A sequência do banho de sangue de Carrie no seu baile de formatura obrigou a que muitos dos espectadores não resistissem a fotografar o ecrã nos seus telemóveis. Ninguém fica indiferente à sofisticação da realização de De Palma nesse momento e, sobretudo, a utilização da música do mestre Pino Donaggio, o habitual compositor dos seus melhores filmes. No final, ouviram-se aplausos sentidos para uma sessão que Lisboa certamente não esquecerá. Ver um Brian de Palma num clima de celebração assim é um presente belíssimo para os cinéfilos e para a própria cidade. Não por acaso, Ana Moura, Ana Bacalhau, Carlão e Mayra Andrade também estavam nesta rua ainda salpicada pelo sangue da vingança vermelha de Carrie...

"Queremos repetir este tipo de sessões fora do âmbito desta altura do MOTELx, claro que queremos. Resulta muito bem e notámos que as pessoas adoraram mais uma vez", começa por nos dizer Pedro Souto, um dos diretores do festival.
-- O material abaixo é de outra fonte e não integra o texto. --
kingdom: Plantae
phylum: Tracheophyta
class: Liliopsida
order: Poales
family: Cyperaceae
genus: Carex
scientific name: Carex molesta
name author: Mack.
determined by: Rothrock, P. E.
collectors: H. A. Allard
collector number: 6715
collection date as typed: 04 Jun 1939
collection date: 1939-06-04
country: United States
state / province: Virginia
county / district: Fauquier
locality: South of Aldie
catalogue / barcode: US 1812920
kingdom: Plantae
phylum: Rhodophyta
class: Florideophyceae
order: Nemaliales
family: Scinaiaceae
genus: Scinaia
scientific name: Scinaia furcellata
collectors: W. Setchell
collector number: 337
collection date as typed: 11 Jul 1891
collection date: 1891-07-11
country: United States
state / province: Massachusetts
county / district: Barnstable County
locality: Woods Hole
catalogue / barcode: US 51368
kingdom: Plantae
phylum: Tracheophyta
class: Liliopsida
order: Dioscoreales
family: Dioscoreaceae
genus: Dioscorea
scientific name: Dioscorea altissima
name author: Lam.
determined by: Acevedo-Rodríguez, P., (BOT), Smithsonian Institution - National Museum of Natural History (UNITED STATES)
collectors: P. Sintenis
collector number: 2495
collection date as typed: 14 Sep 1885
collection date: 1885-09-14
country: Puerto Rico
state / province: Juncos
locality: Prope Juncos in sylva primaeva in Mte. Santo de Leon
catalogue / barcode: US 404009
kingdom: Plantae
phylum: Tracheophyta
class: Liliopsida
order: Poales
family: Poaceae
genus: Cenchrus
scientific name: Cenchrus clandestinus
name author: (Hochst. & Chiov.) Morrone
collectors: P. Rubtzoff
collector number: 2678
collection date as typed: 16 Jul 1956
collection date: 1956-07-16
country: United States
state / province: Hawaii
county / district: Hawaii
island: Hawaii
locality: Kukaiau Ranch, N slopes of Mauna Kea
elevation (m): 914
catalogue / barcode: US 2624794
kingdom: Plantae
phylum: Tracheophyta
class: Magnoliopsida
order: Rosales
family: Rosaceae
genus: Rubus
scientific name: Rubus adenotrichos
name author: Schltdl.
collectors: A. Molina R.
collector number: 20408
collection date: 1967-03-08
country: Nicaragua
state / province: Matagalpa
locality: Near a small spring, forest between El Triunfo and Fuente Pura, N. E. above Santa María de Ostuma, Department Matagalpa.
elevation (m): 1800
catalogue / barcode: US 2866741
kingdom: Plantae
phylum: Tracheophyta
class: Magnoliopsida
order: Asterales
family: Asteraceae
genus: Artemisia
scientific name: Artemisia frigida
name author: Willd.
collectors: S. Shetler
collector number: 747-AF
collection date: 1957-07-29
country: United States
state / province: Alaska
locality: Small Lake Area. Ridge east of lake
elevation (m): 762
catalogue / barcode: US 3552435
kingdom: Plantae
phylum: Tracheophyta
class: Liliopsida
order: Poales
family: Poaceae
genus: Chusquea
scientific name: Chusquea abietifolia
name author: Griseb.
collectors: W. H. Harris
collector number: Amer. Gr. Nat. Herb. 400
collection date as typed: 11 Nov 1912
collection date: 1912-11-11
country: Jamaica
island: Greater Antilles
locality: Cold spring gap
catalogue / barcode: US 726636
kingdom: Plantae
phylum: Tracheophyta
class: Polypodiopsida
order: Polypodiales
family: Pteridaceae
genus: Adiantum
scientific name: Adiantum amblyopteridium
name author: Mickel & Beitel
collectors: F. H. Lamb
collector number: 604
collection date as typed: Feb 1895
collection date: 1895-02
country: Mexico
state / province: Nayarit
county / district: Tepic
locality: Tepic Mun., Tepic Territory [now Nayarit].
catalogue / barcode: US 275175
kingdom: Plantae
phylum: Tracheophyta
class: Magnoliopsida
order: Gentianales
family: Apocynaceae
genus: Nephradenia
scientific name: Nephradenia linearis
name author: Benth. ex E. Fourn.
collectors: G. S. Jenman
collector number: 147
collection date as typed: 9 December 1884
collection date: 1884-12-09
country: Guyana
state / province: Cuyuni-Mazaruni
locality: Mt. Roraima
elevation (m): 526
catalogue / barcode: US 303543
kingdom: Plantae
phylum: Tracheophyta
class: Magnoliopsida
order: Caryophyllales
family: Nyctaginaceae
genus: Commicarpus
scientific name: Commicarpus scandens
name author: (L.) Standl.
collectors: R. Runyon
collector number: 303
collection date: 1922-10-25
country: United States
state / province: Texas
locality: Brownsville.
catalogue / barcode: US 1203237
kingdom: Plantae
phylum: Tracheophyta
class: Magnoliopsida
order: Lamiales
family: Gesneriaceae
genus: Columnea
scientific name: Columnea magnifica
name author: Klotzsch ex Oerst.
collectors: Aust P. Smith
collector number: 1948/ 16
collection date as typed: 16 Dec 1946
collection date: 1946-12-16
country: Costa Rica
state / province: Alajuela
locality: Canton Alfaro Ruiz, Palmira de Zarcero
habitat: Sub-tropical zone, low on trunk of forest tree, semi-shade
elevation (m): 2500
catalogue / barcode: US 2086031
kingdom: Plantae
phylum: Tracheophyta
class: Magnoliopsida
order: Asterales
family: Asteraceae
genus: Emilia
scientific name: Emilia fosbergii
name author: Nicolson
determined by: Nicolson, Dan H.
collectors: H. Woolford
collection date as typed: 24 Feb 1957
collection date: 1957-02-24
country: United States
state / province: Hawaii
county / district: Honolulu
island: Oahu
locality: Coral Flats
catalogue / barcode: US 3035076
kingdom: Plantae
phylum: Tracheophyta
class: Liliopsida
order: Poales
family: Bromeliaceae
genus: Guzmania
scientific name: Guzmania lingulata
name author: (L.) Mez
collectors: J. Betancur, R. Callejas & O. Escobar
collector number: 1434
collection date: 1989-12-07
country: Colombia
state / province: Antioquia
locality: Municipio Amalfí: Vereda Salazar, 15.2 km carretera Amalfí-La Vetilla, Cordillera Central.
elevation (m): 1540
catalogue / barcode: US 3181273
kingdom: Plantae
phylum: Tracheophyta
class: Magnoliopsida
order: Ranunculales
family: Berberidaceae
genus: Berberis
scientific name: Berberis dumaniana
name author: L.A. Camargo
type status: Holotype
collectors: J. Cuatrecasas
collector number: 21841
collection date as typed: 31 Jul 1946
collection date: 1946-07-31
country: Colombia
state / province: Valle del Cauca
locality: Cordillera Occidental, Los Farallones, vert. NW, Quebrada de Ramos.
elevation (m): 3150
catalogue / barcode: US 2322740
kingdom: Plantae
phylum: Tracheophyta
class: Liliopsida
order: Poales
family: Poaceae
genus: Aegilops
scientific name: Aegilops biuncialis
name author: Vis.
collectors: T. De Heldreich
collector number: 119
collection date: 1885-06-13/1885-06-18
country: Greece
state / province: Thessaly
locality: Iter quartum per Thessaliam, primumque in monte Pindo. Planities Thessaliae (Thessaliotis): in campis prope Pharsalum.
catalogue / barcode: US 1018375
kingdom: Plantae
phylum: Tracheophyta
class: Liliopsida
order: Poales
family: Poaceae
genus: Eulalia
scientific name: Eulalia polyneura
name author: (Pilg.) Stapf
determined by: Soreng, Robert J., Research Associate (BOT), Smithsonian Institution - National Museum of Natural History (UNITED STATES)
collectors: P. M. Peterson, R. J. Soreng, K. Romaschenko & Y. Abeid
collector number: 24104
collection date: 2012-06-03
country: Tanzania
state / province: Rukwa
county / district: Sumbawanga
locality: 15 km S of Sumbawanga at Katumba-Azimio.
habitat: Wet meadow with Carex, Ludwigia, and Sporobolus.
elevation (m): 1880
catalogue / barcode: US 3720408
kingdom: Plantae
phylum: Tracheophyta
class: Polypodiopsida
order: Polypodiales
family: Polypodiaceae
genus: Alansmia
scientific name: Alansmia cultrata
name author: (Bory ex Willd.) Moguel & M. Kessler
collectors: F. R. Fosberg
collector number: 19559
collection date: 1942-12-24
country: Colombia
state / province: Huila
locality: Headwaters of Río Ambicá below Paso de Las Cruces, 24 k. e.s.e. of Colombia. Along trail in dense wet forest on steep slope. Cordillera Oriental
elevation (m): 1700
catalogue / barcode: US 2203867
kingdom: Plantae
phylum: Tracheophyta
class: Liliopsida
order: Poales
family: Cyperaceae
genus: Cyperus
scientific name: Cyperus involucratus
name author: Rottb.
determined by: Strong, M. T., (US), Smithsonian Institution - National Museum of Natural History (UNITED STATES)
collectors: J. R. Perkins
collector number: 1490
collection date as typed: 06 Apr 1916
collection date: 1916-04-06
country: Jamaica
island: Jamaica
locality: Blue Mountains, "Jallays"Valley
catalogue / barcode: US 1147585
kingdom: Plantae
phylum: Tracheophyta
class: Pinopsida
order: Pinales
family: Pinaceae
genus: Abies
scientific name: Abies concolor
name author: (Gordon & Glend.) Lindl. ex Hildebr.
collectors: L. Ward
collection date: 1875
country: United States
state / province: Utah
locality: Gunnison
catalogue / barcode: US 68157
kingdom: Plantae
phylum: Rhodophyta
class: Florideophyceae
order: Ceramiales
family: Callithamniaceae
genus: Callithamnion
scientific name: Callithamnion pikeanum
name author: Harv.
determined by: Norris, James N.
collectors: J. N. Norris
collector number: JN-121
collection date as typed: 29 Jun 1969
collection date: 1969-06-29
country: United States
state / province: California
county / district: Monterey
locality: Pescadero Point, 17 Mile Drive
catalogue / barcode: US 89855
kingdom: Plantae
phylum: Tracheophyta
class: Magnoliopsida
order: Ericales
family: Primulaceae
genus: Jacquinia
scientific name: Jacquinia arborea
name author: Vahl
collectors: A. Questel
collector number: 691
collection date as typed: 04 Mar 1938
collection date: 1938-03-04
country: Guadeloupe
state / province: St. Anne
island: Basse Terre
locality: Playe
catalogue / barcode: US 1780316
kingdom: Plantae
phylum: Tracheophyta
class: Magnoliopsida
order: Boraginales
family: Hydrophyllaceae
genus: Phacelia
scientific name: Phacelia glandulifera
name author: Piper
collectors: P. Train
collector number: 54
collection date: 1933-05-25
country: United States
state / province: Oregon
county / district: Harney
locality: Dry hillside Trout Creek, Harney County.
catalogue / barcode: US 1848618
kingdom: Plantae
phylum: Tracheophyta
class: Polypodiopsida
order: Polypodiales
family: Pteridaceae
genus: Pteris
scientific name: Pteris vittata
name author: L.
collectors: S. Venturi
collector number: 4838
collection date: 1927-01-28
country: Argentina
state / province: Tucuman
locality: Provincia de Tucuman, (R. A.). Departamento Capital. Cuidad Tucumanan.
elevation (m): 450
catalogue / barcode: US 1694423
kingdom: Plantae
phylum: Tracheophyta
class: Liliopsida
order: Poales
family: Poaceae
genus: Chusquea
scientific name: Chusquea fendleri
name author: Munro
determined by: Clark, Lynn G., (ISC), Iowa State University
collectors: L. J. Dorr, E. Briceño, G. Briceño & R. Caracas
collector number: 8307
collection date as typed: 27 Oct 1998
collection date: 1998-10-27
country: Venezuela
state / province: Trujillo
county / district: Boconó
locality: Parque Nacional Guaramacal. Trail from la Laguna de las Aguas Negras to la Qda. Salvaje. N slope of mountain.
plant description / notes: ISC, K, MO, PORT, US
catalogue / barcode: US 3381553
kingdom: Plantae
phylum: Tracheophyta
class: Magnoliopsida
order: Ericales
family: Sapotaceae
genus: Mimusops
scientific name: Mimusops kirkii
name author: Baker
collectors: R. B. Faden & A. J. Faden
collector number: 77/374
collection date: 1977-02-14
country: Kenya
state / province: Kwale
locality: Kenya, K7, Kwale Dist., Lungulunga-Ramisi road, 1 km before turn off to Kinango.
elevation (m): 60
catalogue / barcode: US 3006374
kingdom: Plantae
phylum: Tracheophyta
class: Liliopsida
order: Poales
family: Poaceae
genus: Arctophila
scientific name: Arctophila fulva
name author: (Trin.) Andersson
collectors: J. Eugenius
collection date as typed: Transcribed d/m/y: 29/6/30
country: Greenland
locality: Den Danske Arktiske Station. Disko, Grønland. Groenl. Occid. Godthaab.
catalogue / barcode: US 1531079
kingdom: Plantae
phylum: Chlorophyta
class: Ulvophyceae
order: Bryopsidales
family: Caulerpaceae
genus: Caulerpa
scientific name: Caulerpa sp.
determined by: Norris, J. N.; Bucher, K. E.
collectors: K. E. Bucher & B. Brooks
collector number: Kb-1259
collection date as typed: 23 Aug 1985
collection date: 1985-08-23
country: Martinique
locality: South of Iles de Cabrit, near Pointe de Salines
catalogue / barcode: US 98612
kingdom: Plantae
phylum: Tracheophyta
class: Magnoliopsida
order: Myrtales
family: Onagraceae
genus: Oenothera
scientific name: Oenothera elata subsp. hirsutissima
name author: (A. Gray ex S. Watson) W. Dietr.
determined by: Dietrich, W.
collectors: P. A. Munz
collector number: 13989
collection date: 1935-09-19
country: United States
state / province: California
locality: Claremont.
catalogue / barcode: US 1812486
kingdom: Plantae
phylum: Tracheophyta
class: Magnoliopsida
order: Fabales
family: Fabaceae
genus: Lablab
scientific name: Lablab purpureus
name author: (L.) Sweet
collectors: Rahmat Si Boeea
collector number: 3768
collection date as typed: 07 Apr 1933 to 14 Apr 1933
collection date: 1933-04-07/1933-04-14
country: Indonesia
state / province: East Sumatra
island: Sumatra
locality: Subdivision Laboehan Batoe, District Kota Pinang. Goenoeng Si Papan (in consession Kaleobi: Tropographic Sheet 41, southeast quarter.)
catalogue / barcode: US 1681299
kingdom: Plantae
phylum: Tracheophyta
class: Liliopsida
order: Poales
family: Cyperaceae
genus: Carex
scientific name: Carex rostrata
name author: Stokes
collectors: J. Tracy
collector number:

Hoje, o Warm Up prossegue num espaço ainda maior: o Largo de São Carlos com The Rocky Horror Picture Show, o musical de Jim Sharman, provavelmente o maior filme de culto da história do cinema. Mais uma sessão ao ar livre e com entrada livre (são 600 cadeiras viradas para o Teatro São Carlos mas em pé cabem milhares) e convite para interação com o ecrã: "vale tudo menos rasgar a tela", assegura Carlos Pontes, outro dos diretores do festival.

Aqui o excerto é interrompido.